* Work order
Pick out each line in the material below that contains the string "entre".

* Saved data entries
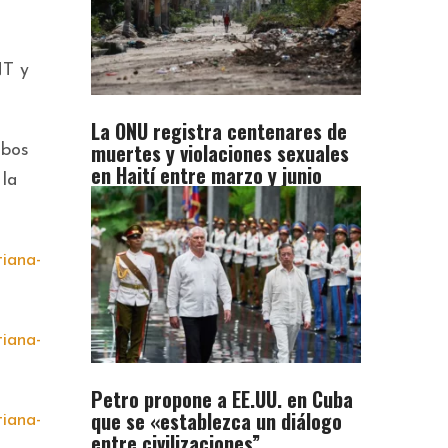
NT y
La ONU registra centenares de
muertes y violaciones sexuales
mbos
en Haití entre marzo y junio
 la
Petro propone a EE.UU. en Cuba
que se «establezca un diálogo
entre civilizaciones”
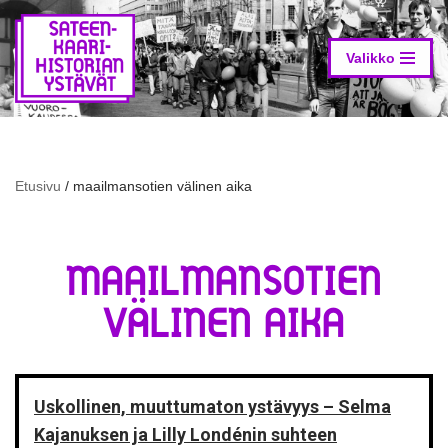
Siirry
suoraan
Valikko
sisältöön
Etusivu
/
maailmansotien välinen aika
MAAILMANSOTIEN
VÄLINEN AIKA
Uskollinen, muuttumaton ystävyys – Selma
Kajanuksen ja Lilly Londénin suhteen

* Task result
en Haití entre marzo y junio
entre civilizaciones”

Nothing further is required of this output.